▶ _DOCUMENT EXCERPT_
-------------------------
= Litchfield Plantation =

Litchfield Plantation in Pawleys Island, South Carolina, is one of the oldest rice plantations on the Waccamaw River.

==History==
The plantation traces its formation to three land grants of 500, 500 and 420 acre from King George III to Thomas Hepworth, in 1710, 1712 and 1711. The plantation was named "Litchfield" by Peter Simon, with the first reported statement of its existence occurring in his will. The original mansion or "Plantation House" was built in 1740.

The most celebrated owner of the plantation was the Tucker Family of Georgetown, South Carolina. The Tucker family originally came to South Carolina from Bermuda. Daniel Tucker was a politician and had three sons. The eldest, John Tucker eventually inherited the plantation and perfected growing methods for rice on the property. By 1850 Litchfield Plantation was producing one million pounds of rice per year. John had 9 sons by 4 wives.
-------------------------
▶ _GIVEN ENTRIES_

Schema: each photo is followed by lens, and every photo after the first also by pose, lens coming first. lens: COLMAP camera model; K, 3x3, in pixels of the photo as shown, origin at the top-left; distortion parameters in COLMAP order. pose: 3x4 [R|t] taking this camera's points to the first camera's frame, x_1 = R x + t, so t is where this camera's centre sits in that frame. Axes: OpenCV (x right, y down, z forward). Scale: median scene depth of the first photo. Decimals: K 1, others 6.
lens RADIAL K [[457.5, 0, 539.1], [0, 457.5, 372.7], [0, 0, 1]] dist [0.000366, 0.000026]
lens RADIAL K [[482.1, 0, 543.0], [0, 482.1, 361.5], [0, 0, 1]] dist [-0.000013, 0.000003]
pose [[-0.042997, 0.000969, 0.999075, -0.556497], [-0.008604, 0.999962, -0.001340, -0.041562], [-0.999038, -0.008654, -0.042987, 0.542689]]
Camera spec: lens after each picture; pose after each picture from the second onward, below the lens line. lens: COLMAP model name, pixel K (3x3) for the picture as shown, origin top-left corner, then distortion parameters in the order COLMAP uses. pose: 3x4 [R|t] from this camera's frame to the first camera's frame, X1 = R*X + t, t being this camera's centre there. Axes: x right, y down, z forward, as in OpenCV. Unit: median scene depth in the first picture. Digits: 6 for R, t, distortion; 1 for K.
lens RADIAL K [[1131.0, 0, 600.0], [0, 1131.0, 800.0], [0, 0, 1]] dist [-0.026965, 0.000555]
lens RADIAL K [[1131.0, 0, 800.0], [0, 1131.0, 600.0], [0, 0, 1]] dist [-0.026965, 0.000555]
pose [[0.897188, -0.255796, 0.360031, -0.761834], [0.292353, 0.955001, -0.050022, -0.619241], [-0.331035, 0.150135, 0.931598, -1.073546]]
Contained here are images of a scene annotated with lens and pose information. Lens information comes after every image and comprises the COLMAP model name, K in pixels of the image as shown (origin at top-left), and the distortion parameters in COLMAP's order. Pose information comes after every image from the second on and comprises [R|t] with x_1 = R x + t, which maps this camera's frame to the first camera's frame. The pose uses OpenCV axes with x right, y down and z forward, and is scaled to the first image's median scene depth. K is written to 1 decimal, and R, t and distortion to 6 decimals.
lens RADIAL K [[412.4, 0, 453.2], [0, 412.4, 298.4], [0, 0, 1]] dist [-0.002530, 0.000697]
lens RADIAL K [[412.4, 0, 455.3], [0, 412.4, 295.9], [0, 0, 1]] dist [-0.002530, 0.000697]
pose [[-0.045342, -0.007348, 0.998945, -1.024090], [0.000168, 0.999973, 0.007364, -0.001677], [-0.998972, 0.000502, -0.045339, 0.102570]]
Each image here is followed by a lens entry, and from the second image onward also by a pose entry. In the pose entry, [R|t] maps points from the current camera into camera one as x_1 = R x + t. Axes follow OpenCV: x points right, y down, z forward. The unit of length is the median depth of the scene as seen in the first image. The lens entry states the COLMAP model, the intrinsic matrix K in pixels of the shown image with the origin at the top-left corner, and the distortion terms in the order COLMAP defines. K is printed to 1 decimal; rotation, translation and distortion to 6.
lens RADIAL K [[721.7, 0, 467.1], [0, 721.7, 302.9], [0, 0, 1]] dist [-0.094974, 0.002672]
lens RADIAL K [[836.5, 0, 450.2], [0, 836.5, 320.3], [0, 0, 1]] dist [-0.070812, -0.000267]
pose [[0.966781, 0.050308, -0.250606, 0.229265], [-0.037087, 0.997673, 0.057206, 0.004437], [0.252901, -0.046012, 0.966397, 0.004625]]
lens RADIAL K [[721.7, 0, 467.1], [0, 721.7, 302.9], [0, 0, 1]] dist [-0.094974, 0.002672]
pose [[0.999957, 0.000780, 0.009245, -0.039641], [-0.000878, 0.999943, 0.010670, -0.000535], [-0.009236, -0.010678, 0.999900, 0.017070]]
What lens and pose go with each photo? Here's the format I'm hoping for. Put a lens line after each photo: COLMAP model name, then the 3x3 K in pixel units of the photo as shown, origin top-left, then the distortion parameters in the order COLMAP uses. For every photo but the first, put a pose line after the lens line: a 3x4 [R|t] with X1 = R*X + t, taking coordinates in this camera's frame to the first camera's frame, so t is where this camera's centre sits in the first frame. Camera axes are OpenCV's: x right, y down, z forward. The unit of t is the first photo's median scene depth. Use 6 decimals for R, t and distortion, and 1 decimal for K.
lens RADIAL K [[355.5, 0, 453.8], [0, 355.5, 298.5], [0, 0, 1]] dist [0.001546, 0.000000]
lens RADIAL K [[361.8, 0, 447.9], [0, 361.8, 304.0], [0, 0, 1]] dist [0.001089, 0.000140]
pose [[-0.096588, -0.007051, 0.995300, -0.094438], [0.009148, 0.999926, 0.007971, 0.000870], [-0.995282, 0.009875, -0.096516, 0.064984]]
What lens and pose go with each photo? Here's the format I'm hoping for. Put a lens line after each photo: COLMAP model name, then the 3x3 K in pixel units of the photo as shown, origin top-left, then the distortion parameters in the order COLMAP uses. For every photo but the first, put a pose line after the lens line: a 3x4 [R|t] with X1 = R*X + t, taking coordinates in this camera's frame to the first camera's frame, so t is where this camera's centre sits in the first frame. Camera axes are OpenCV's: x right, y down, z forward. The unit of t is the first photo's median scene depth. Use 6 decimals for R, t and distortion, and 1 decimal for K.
-------------------------
▶ _PROBLEM SET_
1) Reproduce the part of the Litchfield Plantation article starting at "Litchfield Plantation in" and ending at "built in 1740.".
2) Write the next part of the Litchfield Plantation article, picking up after its final sentence.
The data that comes after the Litchfield Plantation article is separate material and has no connection to it.

▶ _ANSWERS BY ITEM_
1)
Litchfield Plantation in Pawleys Island, South Carolina, is one of the oldest rice plantations on the Waccamaw River.

==History==
The plantation traces its formation to three land grants of 500, 500 and 420 acre from King George III to Thomas Hepworth, in 1710, 1712 and 1711. The plantation was named "Litchfield" by Peter Simon, with the first reported statement of its existence occurring in his will. The original mansion or "Plantation House" was built in 1740.

2)
Upon the death of John Tucker ownership passed to his son Dr. Henry Massingberd Tucker. Dr. Tucker served as a volunteer with the Confederate Army for four years during the American Civil War. He was also a staunch Episcopalian and when a new church was built had the old All Saints Church dismantled and moved to his property. In order to compel church attendance by the slaves who worked the plantation Dr. Tucker withheld weekly rations of food and tobacco from those slaves who did not attend services. Dr. Tucker was also a sportsman and won many tournaments at the Georgetown Rifle Club.

==List of owners (chronological)==

Peter Simon, circa 1794

John Simon, circa 1794 (acquired upon the death of Peter Simon and sold to Daniel Tucker prior to 1796)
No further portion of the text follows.